Robinson and colleagues [1] found fusion genes in breast cancer by sequencing cDNA from 41 breast cancer cell lines and 38 breast tumors. The main focus of the paper is that the MAST (microtubule-associated serine threonine) kinase and Notch gene families are repeatedly fused - in around 4% and 6% of cases, respectively - and one fusion was present in two cases, qualifying as the first example of a recurrent fusion in breast cancer. MAST fusions increased proliferation in benign breast epithelial cells, whereas cell lines with Notch fusions were sensitive to inhibitors of Notch signaling. Strikingly, all cases with Notch fusions were estrogen receptor-negative and seven out of eight were triple-negative.

The authors also reported many other expressed fusion genes, supporting the emerging view that breast cancers harbor multiple fusions. Furthermore, 14 of the genes that are listed as fused are fused more than once in these tumors, suggesting that the fusions are not merely random events (although these genes are fused to a different partner gene in each instance, except in the case of the SEC16A-NOTCH1 fusion). The authors detected, on average, 5.5 fusions per cell line and 4.2 fusions per tumor, although any individual breast tumor expressed between 0 and 20 gene fusions. Fusion gene data are now available for approximately 42 breast cancer cell lines [1,8-12], and the highest total so far is 24 fusion genes in MCF7 cells [1,8,11].

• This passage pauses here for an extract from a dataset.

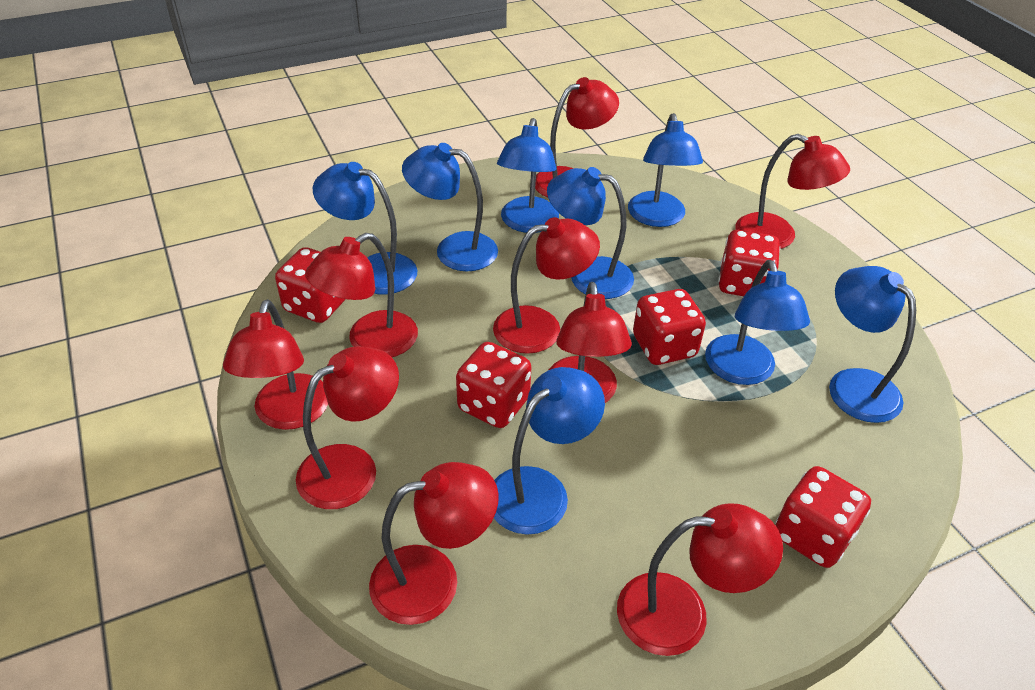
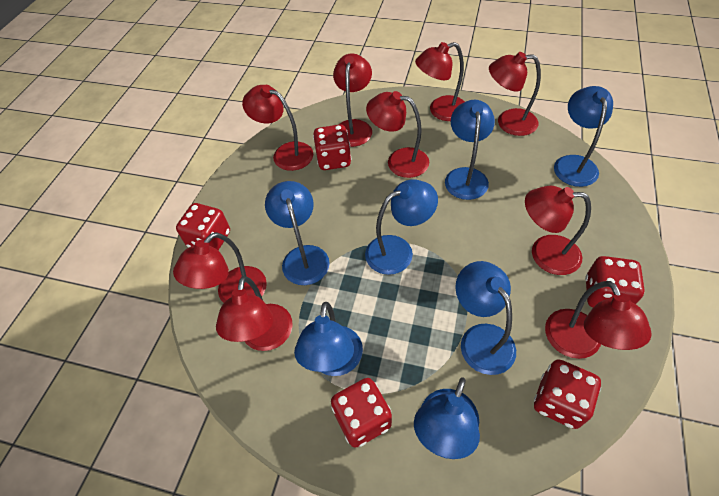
blue lamp: [313,162,417,295] [402,143,498,271] [494,367,605,535] [497,118,559,233] [547,167,634,299] [628,113,703,227] [705,260,810,385] [829,266,916,423] = 8 -> [265,181,330,285] [294,302,363,376] [365,179,438,275] [414,377,480,459] [445,100,495,200] [455,261,516,375] [554,86,613,187] = 7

However, these reports are all incomplete. Current high-throughput sequencing does not find all rearrangements, it only randomly samples them; and the software generally reports only the most confident hits. Robinson and colleagues have found about one third to one half of the fusions expressed in lines for which there are data from other approaches. The authors listed five of 11 known MCF7 fusions [11] and 11 of 25 expressed fusions found by Stephens and colleagues [9] in cell lines and tumors, and this is consistent with our unpublished work. The fusion searches that have been based on analysis of genomic rearrangements [9,13], rather than on sequencing of cDNA, have also been incomplete, as judged by comparing the junctions reported with Array Comparative Genomic Hybridization data.

Another lesson from emerging fusion gene data is that most fusion genes are not formed by chromosome translocations but by intrachromosomal rearrangements such as deletions, inversions, and tandem duplications (reviewed in [2]). In the paper by Robinson and colleagues [1], 77% of the rearrangements (296 out of 383) are intrachromosomal.

Why did the epithelial cancer field overlook fusion genes as an important kind of mutation? Fusions had been considered to be a feature of leukemias, not epithelial cancers such as breast cancer, but this merely reflected our ignorance [14]. The cytogenetics of carcinomas shows large numbers of rearrangements, many of them unbalanced. It was argued that this genomic mayhem was mostly noise or irrelevant late-progression events, that most selected rearrangements reflected loss of tumor suppressors, and that this was supported by the apparent lack of highly recurrent rearrangements analogous to the iconic BCR-ABL gene in chronic myeloid leukemia. None of these was a strong argument [2]; we had underestimated the sheer number of gene changes in tumors; tumor suppressor gene loss may account for some rearrangements but not all of them; and the BCR-ABL paradigm is misleading, as very few fusion genes are present in a high proportion of cases of a disease, the vast majority of fusion genes - even in leukemias - being rather rare [15].

Fusions may be abundant in breast cancers, but are they meaningful? Some may be noise. Some most likely inactivate genes [8]. However, many seem to involve cancer-relevant genes such as chromatin modifiers and signaling proteins, and now Robinson and colleagues have described fusions of the MAST kinase and Notch gene families and provide evidence that they are functional.

By extrapolation from the emerging data, many breast cancers may have 10 to 20 fusion genes in addition to their point-mutated, deleted, and amplified genes and genes silenced by methylation. Given the power of fusion as a type of mutation, fusion genes are likely to make a substantial contribution to the development of breast cancer.

Abbreviation

MAST: microtubule-associated serine threonine.

Competing interests

The authors declare that they have no competing interests.